INPUT RECORDS ::
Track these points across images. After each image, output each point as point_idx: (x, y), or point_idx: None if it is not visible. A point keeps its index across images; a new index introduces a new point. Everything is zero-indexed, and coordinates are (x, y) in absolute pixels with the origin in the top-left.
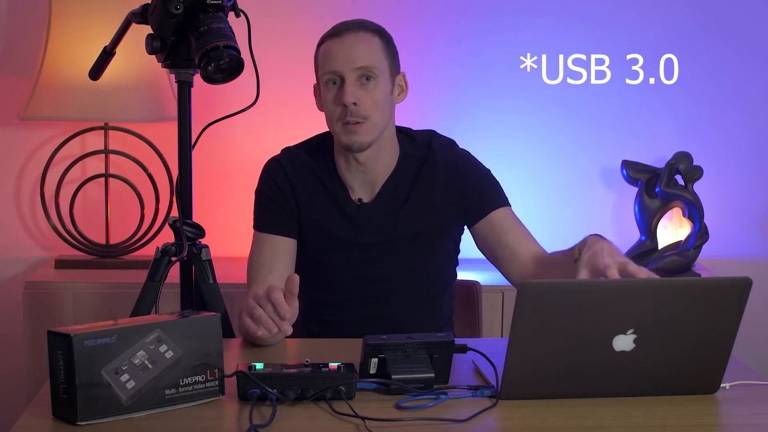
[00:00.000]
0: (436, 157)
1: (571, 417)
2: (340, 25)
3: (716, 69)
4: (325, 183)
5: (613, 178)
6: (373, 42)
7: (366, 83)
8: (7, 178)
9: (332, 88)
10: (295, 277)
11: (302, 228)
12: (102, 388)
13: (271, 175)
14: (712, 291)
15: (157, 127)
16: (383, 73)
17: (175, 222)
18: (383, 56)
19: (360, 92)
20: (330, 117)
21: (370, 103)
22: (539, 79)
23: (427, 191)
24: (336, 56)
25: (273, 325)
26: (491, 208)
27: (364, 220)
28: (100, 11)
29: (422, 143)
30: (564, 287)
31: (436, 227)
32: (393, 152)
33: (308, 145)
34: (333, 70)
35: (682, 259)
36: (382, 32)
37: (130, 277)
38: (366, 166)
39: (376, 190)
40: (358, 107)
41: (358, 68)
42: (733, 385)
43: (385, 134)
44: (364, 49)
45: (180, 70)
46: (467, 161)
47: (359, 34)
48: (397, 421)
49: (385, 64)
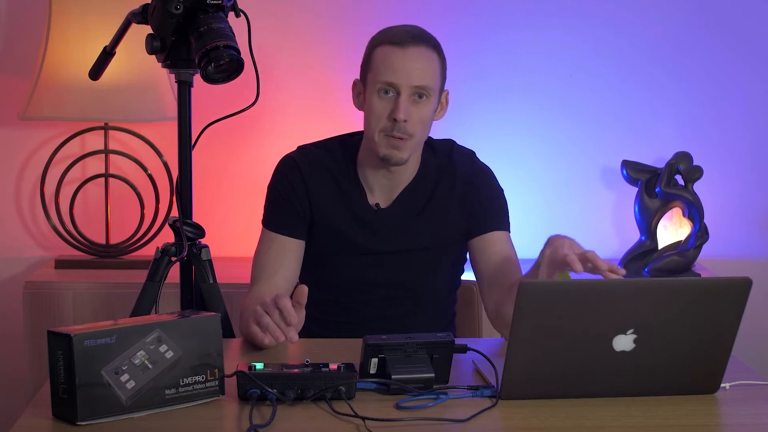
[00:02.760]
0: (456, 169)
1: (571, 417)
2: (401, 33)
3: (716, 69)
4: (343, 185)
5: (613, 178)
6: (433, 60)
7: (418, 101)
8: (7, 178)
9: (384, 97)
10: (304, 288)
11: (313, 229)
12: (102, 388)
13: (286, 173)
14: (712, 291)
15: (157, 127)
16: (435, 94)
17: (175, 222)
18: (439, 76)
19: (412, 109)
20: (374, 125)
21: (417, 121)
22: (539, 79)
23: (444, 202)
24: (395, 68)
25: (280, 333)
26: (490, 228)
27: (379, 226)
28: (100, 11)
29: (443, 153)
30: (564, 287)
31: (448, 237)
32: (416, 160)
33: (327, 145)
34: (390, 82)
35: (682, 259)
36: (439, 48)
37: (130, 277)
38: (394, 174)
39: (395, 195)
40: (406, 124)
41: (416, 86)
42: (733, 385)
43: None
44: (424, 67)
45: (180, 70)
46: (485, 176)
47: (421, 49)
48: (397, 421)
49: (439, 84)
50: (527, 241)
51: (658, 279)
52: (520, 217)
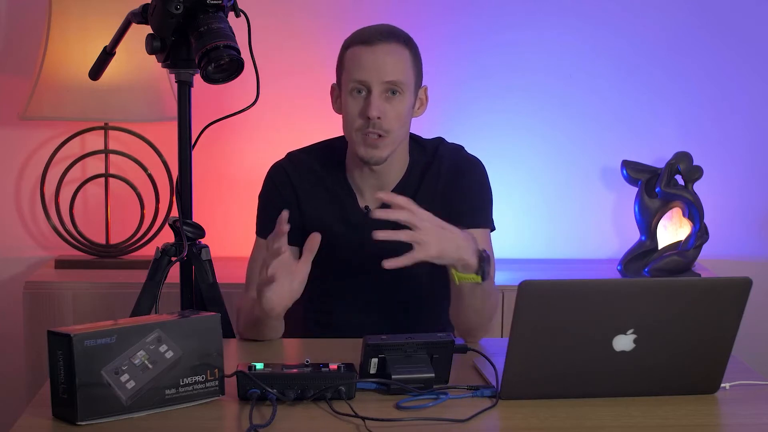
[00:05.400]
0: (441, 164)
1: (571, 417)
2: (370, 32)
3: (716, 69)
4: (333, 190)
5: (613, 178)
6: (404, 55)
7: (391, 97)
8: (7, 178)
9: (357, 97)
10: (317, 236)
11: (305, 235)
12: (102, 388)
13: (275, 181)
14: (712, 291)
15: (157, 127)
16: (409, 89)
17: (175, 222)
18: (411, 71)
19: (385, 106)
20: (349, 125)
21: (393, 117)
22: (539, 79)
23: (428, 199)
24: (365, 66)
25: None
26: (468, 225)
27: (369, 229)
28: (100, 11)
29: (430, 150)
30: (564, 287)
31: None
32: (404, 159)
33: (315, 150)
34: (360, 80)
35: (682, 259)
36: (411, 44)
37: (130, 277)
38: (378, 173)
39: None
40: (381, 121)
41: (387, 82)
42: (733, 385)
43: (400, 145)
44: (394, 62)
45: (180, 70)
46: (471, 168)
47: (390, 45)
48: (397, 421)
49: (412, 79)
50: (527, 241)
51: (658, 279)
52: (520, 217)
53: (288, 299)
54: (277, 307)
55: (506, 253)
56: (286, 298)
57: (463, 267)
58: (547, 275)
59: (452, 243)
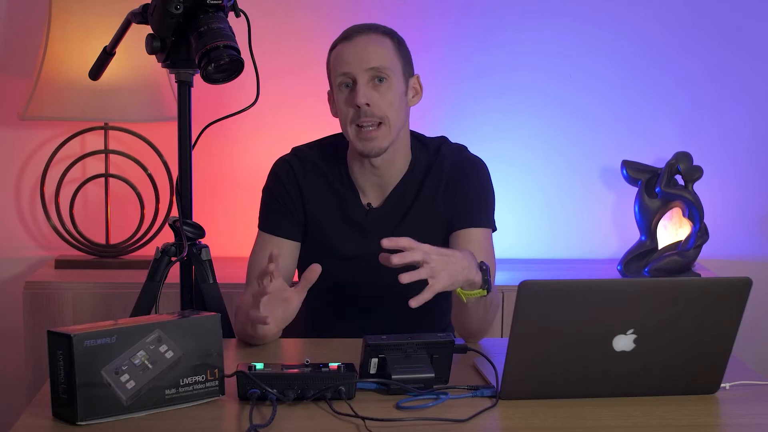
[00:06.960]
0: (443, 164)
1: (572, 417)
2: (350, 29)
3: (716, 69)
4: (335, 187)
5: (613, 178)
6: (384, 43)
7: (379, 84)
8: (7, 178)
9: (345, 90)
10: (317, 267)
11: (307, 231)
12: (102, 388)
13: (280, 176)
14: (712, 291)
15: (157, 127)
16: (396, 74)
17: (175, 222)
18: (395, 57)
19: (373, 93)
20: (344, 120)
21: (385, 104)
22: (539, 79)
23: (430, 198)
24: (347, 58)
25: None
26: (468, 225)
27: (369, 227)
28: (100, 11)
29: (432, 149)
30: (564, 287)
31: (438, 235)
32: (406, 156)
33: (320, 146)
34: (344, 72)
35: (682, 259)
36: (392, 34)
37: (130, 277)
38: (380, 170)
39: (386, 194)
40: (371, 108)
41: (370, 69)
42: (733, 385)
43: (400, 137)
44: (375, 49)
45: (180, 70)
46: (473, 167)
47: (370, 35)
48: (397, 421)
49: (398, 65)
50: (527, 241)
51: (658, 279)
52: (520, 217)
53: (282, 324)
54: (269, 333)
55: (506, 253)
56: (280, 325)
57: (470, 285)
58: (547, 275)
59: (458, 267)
--
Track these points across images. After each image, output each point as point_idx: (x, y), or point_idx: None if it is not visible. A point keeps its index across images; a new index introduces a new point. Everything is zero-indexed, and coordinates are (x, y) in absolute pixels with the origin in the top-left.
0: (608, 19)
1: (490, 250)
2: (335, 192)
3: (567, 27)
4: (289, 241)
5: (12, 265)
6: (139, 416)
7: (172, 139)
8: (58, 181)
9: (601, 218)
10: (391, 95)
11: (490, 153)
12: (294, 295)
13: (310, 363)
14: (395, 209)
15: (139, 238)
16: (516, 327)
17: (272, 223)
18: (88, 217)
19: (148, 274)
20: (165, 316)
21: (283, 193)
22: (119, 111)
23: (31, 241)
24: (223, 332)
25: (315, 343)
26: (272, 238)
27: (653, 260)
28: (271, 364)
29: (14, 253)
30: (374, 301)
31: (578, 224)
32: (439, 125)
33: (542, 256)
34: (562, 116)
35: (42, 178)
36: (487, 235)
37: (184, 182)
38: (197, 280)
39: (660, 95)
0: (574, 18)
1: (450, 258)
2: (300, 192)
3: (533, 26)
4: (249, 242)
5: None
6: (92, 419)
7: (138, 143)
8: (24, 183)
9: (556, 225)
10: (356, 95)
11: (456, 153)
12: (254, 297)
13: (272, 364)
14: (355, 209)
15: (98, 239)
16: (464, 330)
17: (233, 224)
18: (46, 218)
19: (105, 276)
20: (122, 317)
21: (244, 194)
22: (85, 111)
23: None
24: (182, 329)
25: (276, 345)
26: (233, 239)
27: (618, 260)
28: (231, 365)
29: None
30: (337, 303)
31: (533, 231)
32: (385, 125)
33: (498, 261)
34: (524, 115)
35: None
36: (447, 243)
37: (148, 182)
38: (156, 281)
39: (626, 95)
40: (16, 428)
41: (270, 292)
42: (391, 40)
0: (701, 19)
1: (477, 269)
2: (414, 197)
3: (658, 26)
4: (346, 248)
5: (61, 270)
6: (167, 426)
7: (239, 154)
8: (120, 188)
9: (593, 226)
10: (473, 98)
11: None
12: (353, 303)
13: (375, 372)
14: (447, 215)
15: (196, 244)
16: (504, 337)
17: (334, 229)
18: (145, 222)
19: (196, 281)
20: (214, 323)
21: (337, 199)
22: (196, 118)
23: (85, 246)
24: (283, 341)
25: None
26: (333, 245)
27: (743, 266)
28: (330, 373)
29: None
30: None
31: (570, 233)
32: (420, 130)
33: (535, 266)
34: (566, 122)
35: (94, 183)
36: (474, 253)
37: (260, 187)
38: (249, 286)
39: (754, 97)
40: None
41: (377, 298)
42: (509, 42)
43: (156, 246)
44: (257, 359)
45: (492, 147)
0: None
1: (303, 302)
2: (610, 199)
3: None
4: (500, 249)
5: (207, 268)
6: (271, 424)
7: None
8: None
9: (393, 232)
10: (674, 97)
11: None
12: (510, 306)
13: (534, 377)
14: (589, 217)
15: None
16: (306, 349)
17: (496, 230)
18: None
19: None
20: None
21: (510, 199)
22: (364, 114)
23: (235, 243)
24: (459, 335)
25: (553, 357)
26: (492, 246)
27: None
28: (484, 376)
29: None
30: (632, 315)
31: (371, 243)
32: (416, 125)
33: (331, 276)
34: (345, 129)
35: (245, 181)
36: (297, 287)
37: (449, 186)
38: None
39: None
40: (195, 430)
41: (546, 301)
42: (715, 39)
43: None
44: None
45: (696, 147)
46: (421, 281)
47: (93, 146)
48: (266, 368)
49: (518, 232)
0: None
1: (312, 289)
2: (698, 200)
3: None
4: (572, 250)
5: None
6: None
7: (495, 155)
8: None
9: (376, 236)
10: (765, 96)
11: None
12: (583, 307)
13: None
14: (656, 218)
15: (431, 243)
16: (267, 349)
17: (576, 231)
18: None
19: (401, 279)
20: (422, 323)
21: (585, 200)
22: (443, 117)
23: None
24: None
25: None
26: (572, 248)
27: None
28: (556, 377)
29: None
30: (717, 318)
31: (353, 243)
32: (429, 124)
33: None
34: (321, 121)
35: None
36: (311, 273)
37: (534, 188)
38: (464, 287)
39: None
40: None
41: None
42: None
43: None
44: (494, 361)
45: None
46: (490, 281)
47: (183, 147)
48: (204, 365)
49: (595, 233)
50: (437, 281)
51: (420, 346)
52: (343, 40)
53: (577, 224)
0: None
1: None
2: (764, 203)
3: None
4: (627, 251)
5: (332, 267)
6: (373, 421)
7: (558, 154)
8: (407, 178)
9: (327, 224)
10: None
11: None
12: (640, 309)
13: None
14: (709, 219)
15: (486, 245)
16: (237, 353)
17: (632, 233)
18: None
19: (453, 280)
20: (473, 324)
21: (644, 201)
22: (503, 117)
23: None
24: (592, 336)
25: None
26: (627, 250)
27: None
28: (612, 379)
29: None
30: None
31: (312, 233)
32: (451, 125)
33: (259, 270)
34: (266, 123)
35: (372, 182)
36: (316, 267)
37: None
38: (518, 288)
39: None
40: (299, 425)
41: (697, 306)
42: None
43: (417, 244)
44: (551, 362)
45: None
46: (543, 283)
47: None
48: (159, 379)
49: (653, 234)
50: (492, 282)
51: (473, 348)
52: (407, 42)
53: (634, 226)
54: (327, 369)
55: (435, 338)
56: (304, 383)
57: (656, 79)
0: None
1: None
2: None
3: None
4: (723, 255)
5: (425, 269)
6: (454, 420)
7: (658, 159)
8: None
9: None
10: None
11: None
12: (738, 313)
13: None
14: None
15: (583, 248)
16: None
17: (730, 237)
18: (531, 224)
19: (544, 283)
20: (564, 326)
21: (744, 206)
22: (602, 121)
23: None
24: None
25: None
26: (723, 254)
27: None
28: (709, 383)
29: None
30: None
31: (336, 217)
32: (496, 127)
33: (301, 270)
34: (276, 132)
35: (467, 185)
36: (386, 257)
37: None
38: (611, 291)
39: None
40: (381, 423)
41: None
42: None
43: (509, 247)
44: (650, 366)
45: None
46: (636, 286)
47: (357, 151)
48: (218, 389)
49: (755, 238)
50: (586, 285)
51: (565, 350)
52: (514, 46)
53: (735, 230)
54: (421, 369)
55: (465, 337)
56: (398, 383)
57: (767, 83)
...
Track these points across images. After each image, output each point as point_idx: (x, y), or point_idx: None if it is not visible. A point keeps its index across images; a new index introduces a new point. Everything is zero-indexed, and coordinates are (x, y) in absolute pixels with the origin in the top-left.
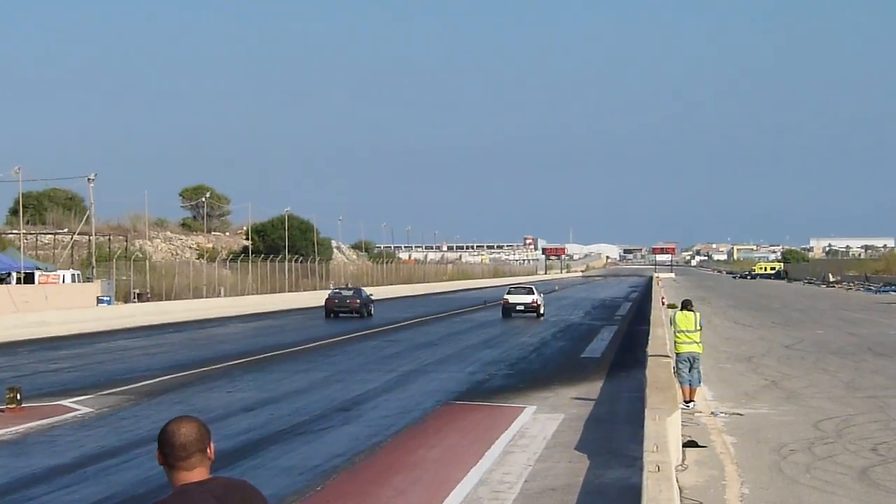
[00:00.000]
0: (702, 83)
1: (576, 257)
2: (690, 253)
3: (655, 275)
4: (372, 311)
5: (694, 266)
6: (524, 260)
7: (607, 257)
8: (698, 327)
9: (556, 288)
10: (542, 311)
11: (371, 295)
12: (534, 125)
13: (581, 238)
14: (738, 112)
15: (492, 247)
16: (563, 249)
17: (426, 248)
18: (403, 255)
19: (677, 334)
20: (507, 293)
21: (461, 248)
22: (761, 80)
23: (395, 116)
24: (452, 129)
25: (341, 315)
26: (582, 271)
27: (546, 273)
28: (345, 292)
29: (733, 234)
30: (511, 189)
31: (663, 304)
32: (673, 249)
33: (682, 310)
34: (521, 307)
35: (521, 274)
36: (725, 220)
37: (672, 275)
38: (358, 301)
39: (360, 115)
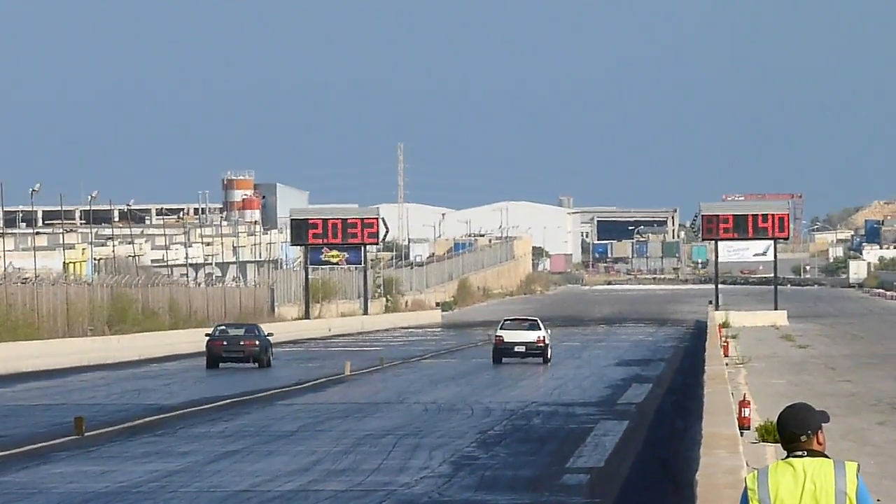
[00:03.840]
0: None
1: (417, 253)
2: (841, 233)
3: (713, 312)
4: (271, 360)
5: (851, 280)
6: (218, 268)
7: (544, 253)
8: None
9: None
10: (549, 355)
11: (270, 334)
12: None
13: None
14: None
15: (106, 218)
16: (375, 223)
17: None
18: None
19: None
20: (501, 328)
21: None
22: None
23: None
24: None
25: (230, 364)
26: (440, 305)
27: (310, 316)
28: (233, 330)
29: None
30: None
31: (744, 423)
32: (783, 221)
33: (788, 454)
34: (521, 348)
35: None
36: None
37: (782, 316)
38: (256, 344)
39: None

TASK OBJECTIVE ::
Nothing but the lines above from the one containing "4: (289, 241)" through the one containing "25: (315, 343)" should appear in the answer, each repeated exactly.

WRITTEN SOLUTION ::
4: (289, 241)
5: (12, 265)
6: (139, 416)
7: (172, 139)
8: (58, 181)
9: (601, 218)
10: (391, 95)
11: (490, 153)
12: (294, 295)
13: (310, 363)
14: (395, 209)
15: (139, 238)
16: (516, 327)
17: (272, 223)
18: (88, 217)
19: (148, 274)
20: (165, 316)
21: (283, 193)
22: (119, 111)
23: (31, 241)
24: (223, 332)
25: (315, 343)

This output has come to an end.